TEMPO.CO, Jakarta - Kebijakan Menteri Susi dianggap merugikan pengusaha lokal. Banyak sekali atau hampir 75 persen kapal nelayan legal yang terdaftar (berizin) tidak bisa beroperasi karena tidak diberi surat layak operasi. Selain itu hampir semua unit pengolahan ikan kosong karena tidak ada pasokan. “Pengangguran nelayan dan buruh pengolahan ikan meluas,” kata Wajan Sudja, Sekretaris Jenderal Asosiasi Budidaya Ikan Laut Indonesia saat berkunjung ke kantor redaksi Tempo Jumat 22 Mei 2015.
Direktur Utama PT Indonesia Mariculture Industries, Esther Satyono, mengatakan pemerintah tidak transparan dan pengusaha ikut dirugikan oleh moratorium. Evaluasi kapal eks asing sudah selesai tai hasilnya tidak pernah diumumkan. Kapal yang dianggap lolos evaluasi sebanyak 225 kapal menunggu kejelasan nasib. “Kami tetap tidak bisa berlayar mencari ikan,” kata Esther kepada Tempo. Yang membuat pengusaha khawatir, Menteri Susi malah memperpanjang moratorium hingga November 2015.
Sejak November tahun lalu, pemerintah memaksa stop operasi seluruh kapal buatan asing (kapal eks asing) atau moratorium kapal eks-asing.
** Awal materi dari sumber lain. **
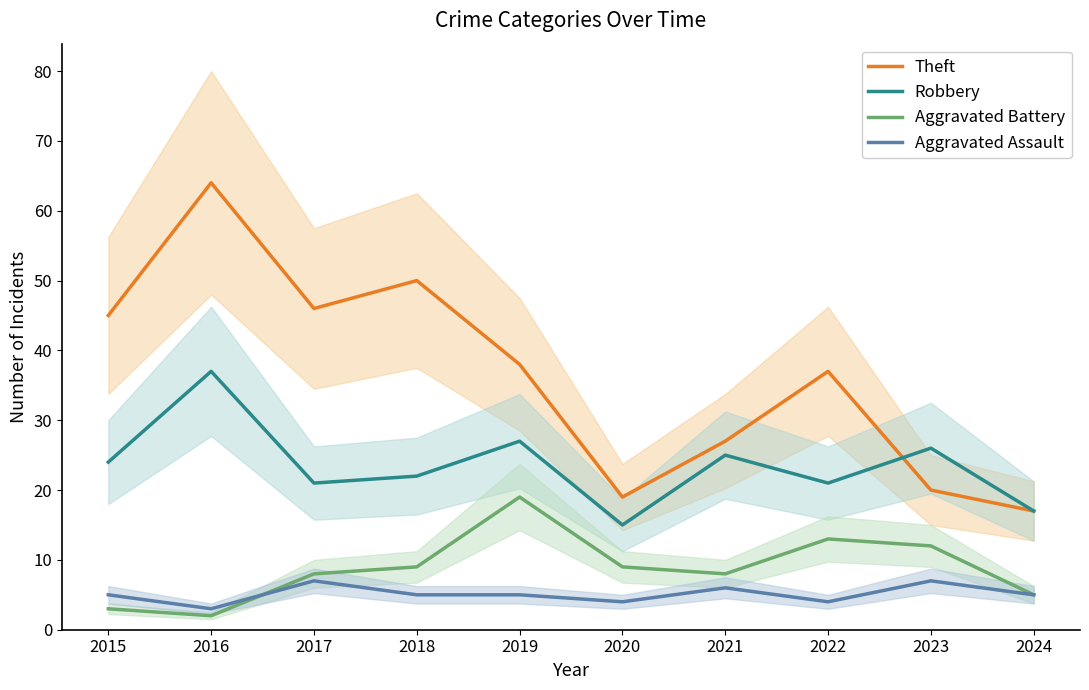

Does the chart display data point markers on the line(s)?

No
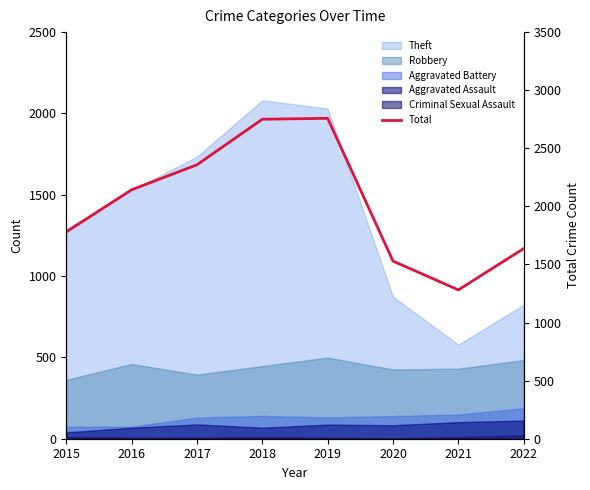

What is the minimum value shown in the chart?

1281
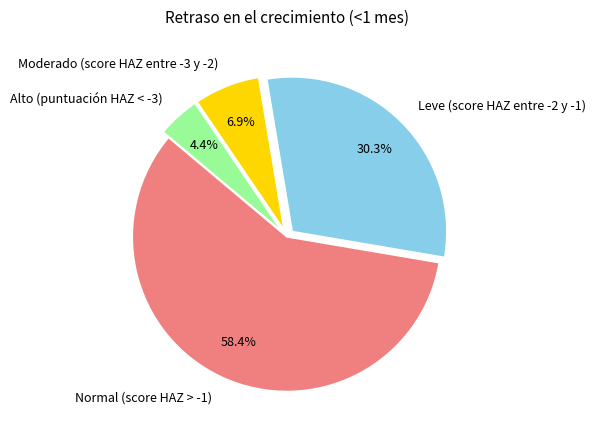

Which category accounts for the majority?

Normal (score HAZ > -1)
Aturan itu seharusnya habis pada akhir April 2015. Sebanyak 1.132 kapal eks-kapal asing milik 187 perusahaan lantas di analisis dan dievaluasi oleh Tim Satuan Tugas Anti Illegal Fishing.
Hasilnya sebanyak ada 907 kapal itu atau sekitar 80 persen dinyatakan didiskualifikasi karena terbukti melakukan beragam pelanggaran. “Selain itu 42 perusahaan yang tergolong melakukan pelanggaran sangat berat akan dicabut izinnya,” ujar Ketua Satgas Mas Achmad Santosa.
Achmad yang akrab disapa Ota ini menjelaskan, 42 perusahaan yang direkomendasikan dicabut izinnya telah terbukti melakukan pelanggaran sangat berat di antaranya kapal yang dimiliki bukan kapal Indonesia melainkan milik asing, anak buah kapal hampir seratus persen asing, serta adanya dugaan kerja paksa terhadap ABK. Melihat pelanggaran fantastis itu, Tim Satgas lantas merekomendasikan pemerintah membenahi regulasi, terutama Undang-Undang Perikanan yang masih bolong-bolong.
Ota mengatakan daftar 225 kapal eks asing belum dikeluarkan lantaran Tim masih melakukan evaluasi lanjutan. Mereka baru dianggap lolos aturan penggunaan anak buah kapal asing, alat tangkap tak ramah lingkungan, serta kelengkapan dokumen penangkapan maupun pengangkut ikan. Namun mereka belum dievaluasi dari aspek keuangan dan pajaknya. “Kami juga perlu mengecek aspek legalitasnya,” kataOta kepada Tempo kemarin.